Le stratège transforme un milieu tortueux en une voie dégagée. Il maîtrise son élan et évite d’entreprendre l’ennemi qui manifeste une humeur et des dispositions belliqueuses, mais il le frappe sans pitié lorsqu’il est indolent. Il fait en sorte d’opposer des troupes fraîches à des soldats épuisés, un ordre au désordre, et ne s’aventure pas à la suite d’une retraite simulée, pas plus qu’il ne se heurte aux meilleures formations de ses opposants.

Il ne campe pas face à un adversaire installé sur l’avantage d’une hauteur. Il ne s’intercale jamais entre une armée qui regagne ses foyers, mais aménage une issue à un ennemi aux abois pour le détruire plus tard lorsque celui-ci se pense hors d’atteinte. Progresser en masse ralentit, mais laisser courir démesurément une avant-garde l’isole dangereusement du gros des forces. S’enfoncer profondément en territoire ennemi sans réduire au fur et à mesure les résistances rencontrées impose d’emporter la décision au plus vite. Le gain d’un avantage non exploité affaiblit plus sûrement qu’il ne renforce.

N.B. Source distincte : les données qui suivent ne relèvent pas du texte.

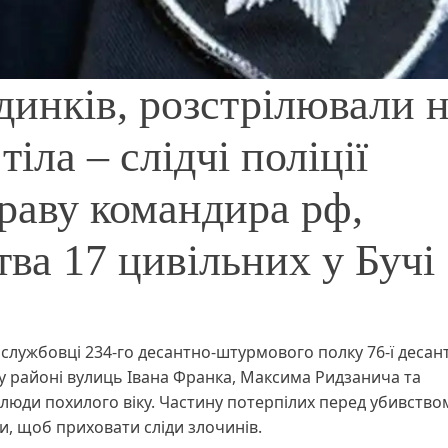
динків, розстрілювали 
іла – слідчі поліції
праву командира рф,
ва 17 цивільних у Бучі
вослужбовці 234-го десантно-штурмового полку 76-ї десан
у районі вулиць Івана Франка, Максима Ридзанича та
 люди похилого віку. Частину потерпілих перед убивство
ти, щоб приховати сліди злочинів.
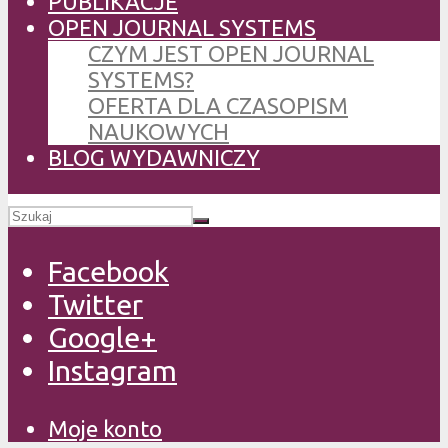
PUBLIKACJE
OPEN JOURNAL SYSTEMS
CZYM JEST OPEN JOURNAL
SYSTEMS?
OFERTA DLA CZASOPISM
NAUKOWYCH
BLOG WYDAWNICZY
Facebook
Twitter
Google+
Instagram
Moje konto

Lorsqu’elle avance, l’armée est vive comme l’éclair ; en bivouac, aussi impénétrable que la forêt inextricable ; dans l’attaque, redoutable comme le feu ; et stable et assurée comme la montagne dans sa défense. Le stratège n’avance qu’à coup sûr. Il ne s’allie jamais avec ceux dont il ignore les plans et les attentes. Il ne s’aventure pas sur des terrains inconnus qui offrent le leurre d’avantages apparents. Il distingue de vaines agitations avec des mouvements de fond et ne s’intègre jamais dans un orchestre dont il ignore la partition. Lorsque tout bouge dans l’environnement, il reste ferme, mais lorsque tout est paralysé, il fissure cette immobilité par ses initiatives insolites (Ji).

D’après « L’art de la guerre » de Sun Tzu. © Pierre Fayard. Sun Tzu. Stratégie et séduction (Paris, Dunod 2009).